NC: How did you get involved in scoring the music for IT COMES AT NIGHT? 

BM: I scored the feature and the short version of KRISHA, which Trey also directed. Both me and cinematographer Drew Daniels have worked on all of Trey's films up until now. We seem to be a good creative match, the three of us. 

NC: What was the process like in scoring this soundtrack and did director Trey Edward Schults give you direction or were you given free reign to explore different sounds that you wanted? 

BM: Trey and A24 were super lenient and gave me a lot of freedom, which was fantastic. Of course, Trey and I spoke a lot about spotting, what kind of instrumentation we would like to focus on and what the role of the music would be in certain scenes, but other than that I would just follow my instincts and felt confident that I had the freedom to do what I wanted. It has always been that way working with Trey in my experience. We are brutally honest with each other and he will tell me if he doesn't like something or if he wants me to explore another direction. But, for the most part, we see eye-to-eye and our instincts align most of the time. 

NC: How did you go about choosing Kyp Malone and Angel Deradoorian for this soundtrack? 

BM: I collaborated with a lot of people on this score. Steve Flato, Robert Aiki Aubrey Lowe, Paul Wiancko, Jordan Dykstra, Ben Greenberg...I love bringing in different musicians with different strengths and instincts. I know Angel and Kyp from the Dirty Projectors days. They are both really great musicians and I brought them in for very specific purposes, just as I did with everyone else. Angel is great at getting these breathing, warm, lush analogue synth tones, and Kyp is a great bass player with very simple, subtle, musical instincts. I also just like how egoless they are. I have worked with a lot of egos over the years and it's always a drag...but never with this group of musicians. I am very grateful to them all. 

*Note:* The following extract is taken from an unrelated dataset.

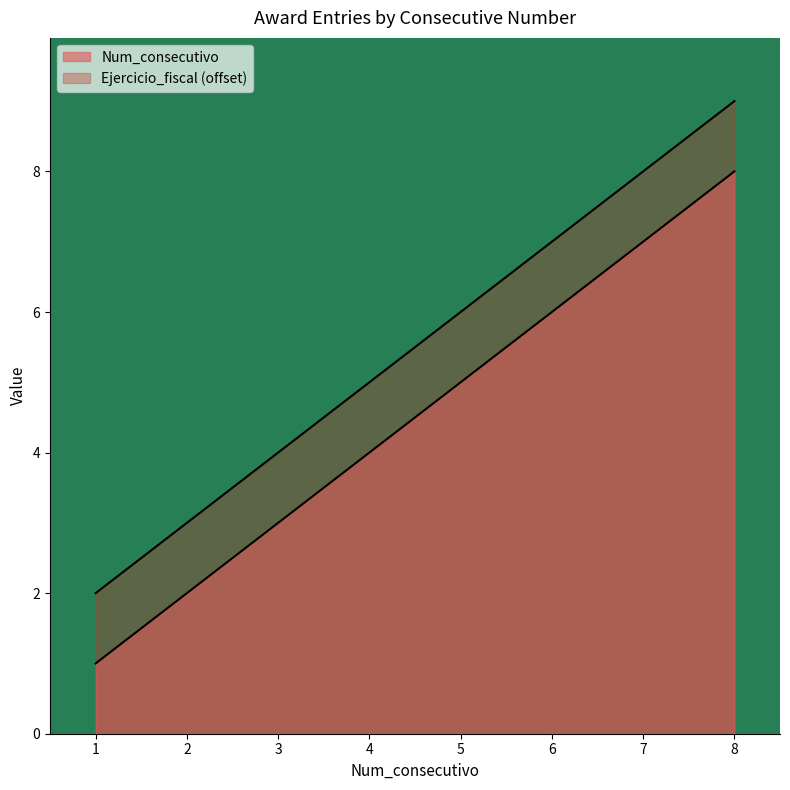

List the labels in order of value, smallest first.

1, 2, 3, 4, 5, 6, 7, 8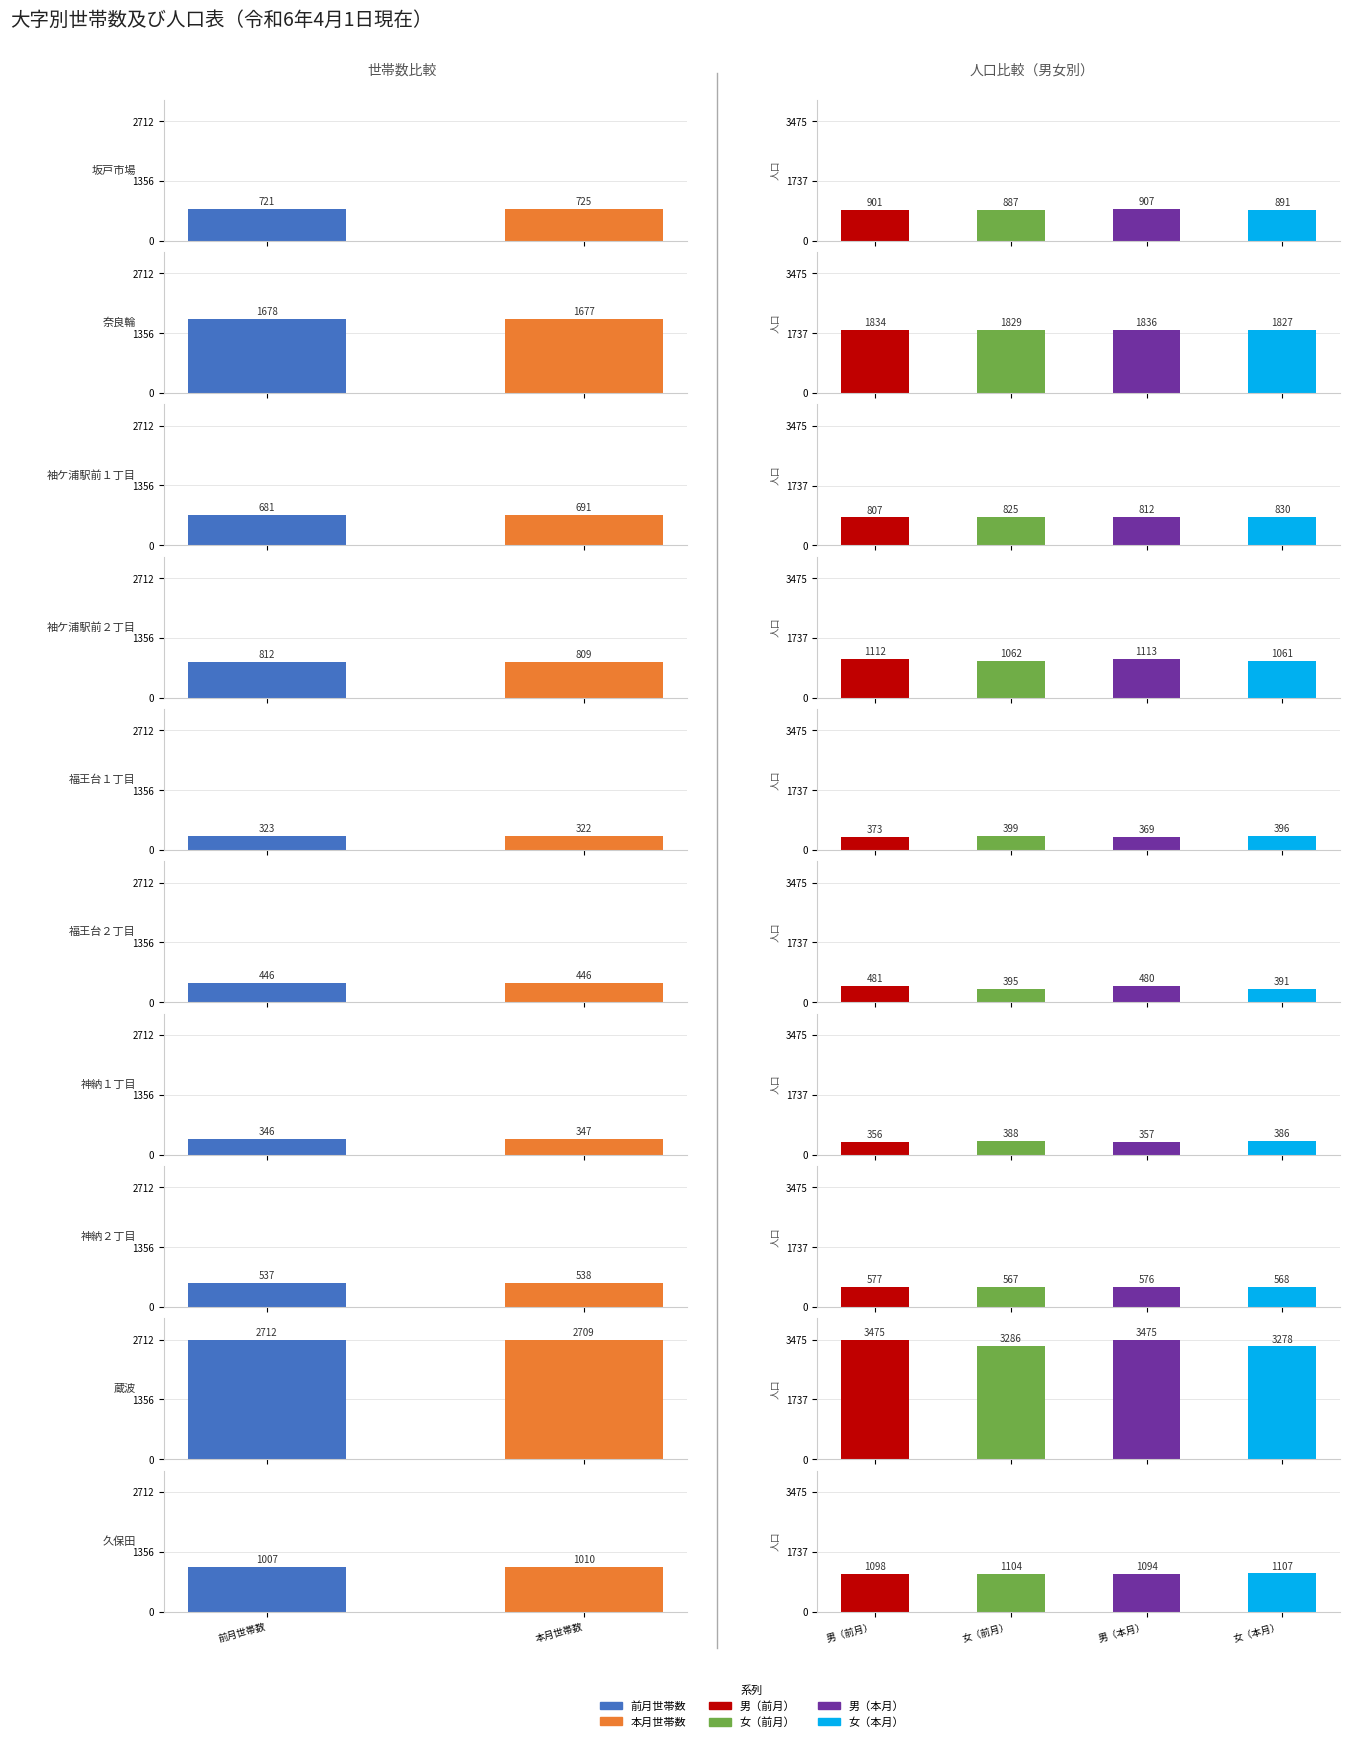

What are all the series names shown in the legend?

前月世帯数, 本月世帯数, 男（前月）, 女（前月）, 男（本月）, 女（本月）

NC: Horror scores seem to be garnering quite a lot of attention and have become extremely popular in the last few years. What do you think is causing that upswing?

BM: I'm not sure. I suppose there has been a trend lately of melodic, arpeggiated, synth-heavy music in the style of John Carpenter. It's not just horror film music. It seems to me that a lot of pop music in the last few years has been referencing the late 70s and early 80s. It's actually something Trey talked about a lot. We tried to be careful not to indulge the trend too much, even though we both love this kind of music and can understand its popularity. Our references were more Toru Takemitsu, Bernard Herman, Penderecki, Xenakis...contemporary classical music that focuses on textures, tones and density. 

NC: Last but not least, what can fans of yours expect from you in the future?

BM: I have a film called THE STRANGE ONES out on the festival circuit right now. John Waters suggested a trigger warning for it during a recent Q&A, which I took as a compliment. I just started working on a bluegrass/folk score for a feature that stars Tessa Thomson and later this summer I'm planning to help out my friends from the Borscht Corporation in Miami with a feature comprised of a bunch of shorts revolving around a high powered speedboat. 

IT COMES AT NIGHT is in theaters nationwide.